Ele garante que o preço não foi repassado para o consumidor. A estratégia foi ganhar nas vendas. O preço mínimo de uma garrafa da Draco é R$ 72, enquanto marcas importadas não artesanais saem por no mínimo R$ 100.

Na avaliação de Rodrigo Mattos, a pandemia promove um movimento duplo no mercado de bebidas, com uma certa polarização do consumo local. Enquanto boa parte do brasileiro médio se vê obrigada a reavaliar o que consume, a venda de bebidas premium pouco foi afetada, já que o público alvo não teve perda significativa de renda.

Desde a reabertura, o movimento no Fel, coquetelaria premiada que ocupa o térreo do icônico edíficio Copan, no centro de São Paulo, é descrito pelos funcionários como satisfatório. Seguindo todos os protocolos de segurança, o lugar pequeno e com poucos lugares manteve os preços dos drinques em R$ 37. “O que fazemos para não ter um aumento de custo é ter bons parceiros, tanto fornecedores quanto marcas”, diz Felipe Rara, bartender da casa.

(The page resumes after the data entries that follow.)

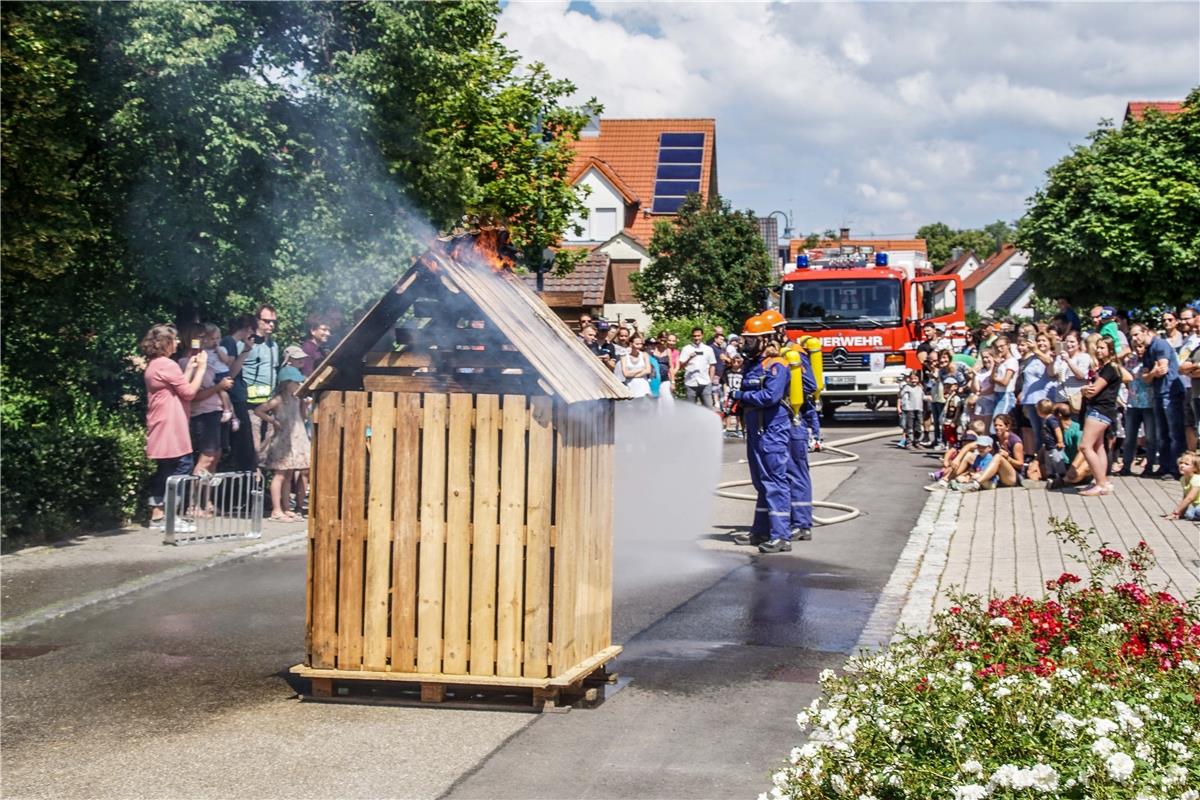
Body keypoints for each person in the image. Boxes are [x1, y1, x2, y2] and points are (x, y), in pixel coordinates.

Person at [729, 315, 794, 553]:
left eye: (750, 339)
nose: (745, 343)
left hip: (772, 431)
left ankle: (781, 536)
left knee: (775, 481)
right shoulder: (753, 364)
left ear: (765, 339)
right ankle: (760, 530)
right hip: (756, 430)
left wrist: (741, 397)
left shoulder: (777, 365)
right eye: (745, 339)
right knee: (761, 482)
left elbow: (770, 397)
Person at [141, 324, 205, 530]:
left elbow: (176, 387)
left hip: (162, 421)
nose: (178, 342)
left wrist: (188, 370)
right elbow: (188, 393)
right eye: (174, 339)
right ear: (165, 343)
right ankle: (171, 515)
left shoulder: (155, 364)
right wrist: (202, 369)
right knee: (181, 466)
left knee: (166, 468)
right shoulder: (167, 365)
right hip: (171, 424)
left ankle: (158, 515)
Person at [177, 324, 234, 512]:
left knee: (215, 457)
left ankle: (207, 500)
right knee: (206, 458)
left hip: (216, 411)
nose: (204, 340)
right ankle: (193, 504)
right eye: (199, 337)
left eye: (205, 337)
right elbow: (193, 395)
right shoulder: (187, 362)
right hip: (203, 413)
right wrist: (219, 387)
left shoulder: (207, 358)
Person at [253, 366, 310, 521]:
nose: (299, 385)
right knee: (279, 474)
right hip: (283, 440)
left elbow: (303, 418)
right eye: (296, 383)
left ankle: (286, 507)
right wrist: (273, 420)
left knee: (289, 474)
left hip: (295, 439)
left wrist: (304, 406)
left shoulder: (296, 399)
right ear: (287, 383)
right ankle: (276, 509)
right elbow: (259, 410)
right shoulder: (278, 399)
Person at [1131, 322, 1186, 479]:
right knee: (1162, 434)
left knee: (1175, 433)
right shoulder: (1148, 352)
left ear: (1146, 332)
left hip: (1171, 393)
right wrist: (1153, 373)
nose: (1134, 339)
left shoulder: (1160, 344)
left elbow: (1162, 369)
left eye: (1136, 334)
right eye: (1132, 336)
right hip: (1158, 394)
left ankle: (1176, 469)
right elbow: (1147, 378)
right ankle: (1164, 466)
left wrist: (1153, 373)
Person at [1077, 336, 1125, 496]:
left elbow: (1093, 390)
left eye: (1102, 347)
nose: (1099, 350)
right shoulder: (1106, 367)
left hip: (1101, 409)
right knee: (1098, 446)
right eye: (1097, 347)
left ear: (1110, 350)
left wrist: (1084, 390)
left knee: (1085, 446)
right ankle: (1103, 480)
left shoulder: (1110, 368)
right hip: (1101, 409)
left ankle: (1100, 483)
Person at [219, 314, 257, 474]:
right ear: (248, 329)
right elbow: (231, 373)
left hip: (236, 396)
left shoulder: (229, 342)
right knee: (243, 445)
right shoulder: (230, 342)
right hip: (234, 398)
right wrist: (246, 352)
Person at [244, 304, 281, 457]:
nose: (271, 324)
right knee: (252, 447)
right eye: (266, 321)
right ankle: (252, 476)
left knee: (266, 452)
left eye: (273, 321)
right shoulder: (247, 342)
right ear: (257, 321)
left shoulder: (274, 345)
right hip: (250, 404)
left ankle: (260, 477)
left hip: (269, 404)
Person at [1118, 341, 1156, 476]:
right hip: (1133, 403)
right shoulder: (1131, 361)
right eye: (1136, 347)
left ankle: (1149, 467)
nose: (1139, 350)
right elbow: (1124, 376)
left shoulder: (1151, 360)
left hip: (1149, 404)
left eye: (1141, 347)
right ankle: (1126, 466)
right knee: (1129, 438)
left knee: (1150, 437)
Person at [1019, 333, 1058, 456]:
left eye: (1044, 341)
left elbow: (1050, 364)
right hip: (1030, 399)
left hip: (1044, 399)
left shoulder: (1050, 356)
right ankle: (1039, 459)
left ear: (1050, 343)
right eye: (1038, 341)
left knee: (1046, 431)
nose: (1041, 343)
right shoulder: (1032, 357)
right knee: (1036, 432)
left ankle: (1050, 459)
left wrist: (1036, 350)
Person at [1055, 331, 1092, 419]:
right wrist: (1053, 360)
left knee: (1076, 427)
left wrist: (1068, 360)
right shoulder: (1060, 357)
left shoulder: (1084, 357)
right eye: (1067, 342)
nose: (1069, 344)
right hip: (1061, 398)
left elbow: (1081, 375)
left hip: (1076, 398)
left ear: (1078, 343)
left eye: (1072, 342)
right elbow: (1052, 373)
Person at [679, 327, 717, 410]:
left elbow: (712, 365)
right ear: (692, 337)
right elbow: (681, 366)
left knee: (708, 409)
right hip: (690, 382)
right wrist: (689, 358)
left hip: (705, 382)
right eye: (694, 336)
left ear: (702, 336)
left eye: (698, 336)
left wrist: (710, 380)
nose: (696, 338)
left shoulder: (708, 349)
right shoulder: (686, 349)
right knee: (690, 410)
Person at [1035, 398, 1068, 488]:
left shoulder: (1051, 419)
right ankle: (1051, 477)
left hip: (1054, 446)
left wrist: (1060, 442)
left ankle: (1062, 477)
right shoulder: (1046, 419)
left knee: (1057, 461)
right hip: (1048, 446)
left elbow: (1057, 430)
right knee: (1049, 462)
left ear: (1040, 410)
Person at [614, 334, 653, 398]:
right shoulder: (624, 357)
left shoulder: (645, 355)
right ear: (631, 344)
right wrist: (641, 370)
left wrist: (632, 375)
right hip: (630, 386)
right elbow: (626, 374)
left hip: (643, 386)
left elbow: (648, 370)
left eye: (640, 344)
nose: (639, 346)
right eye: (637, 344)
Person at [1164, 451, 1200, 521]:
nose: (1182, 465)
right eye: (1181, 463)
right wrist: (1181, 512)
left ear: (1195, 468)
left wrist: (1176, 512)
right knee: (1189, 514)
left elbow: (1190, 498)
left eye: (1186, 464)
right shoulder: (1182, 479)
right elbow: (1185, 497)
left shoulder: (1197, 479)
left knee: (1192, 513)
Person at [897, 370, 924, 449]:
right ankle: (909, 443)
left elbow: (922, 397)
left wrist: (929, 398)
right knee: (909, 427)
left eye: (915, 378)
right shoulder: (907, 387)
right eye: (912, 379)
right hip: (910, 409)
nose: (913, 381)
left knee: (918, 427)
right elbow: (900, 395)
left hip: (919, 409)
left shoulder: (920, 388)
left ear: (919, 379)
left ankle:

O bartender Felipe Rara e o empresário Bruno Bocchese; coquetelaria na região central de São Paulo sobreviveu ao período mais duro do isolamento social - Danilo Verpa/Folhapress

A tabela de preços para os bares pode ser um revés para o setor. A tabela para os bares costuma ser anual. Então, até o momento, não houve um impacto forte da variação do câmbio na compra de bebidas. Fica para o proprietário buscar um bom fornecedor e fazer um bom negócio com a virada do ano.

Durante o período mais duro da quarentena, um sócio-investidor fez um aporte no período de crise e não dependeu do Pronampe (Programa Nacional de Apoio às Microempresas e Empresas de Pequeno Porte​). “Mas temos dívidas a pagar”, explica Bruno Bocchese, sócio do Fel e do Cama de Gato, também na região central paulistana. O Mandíbula, outro bar de Bocchese, não sobreviveu à crise e fechou no início de abril.

“No Cama de Gato, tenho parceria com a Ambev, sendo a Becks o carro-chefe”, explica o empresário. A situação do bar é diferente do Fel. Com um público mais jovem, o Cama de Gato sentiu o impacto na diminuição da renda dos clientes. “O movimento caiu cerca de 30%, são perfis bem diferentes de consumidor”, diz.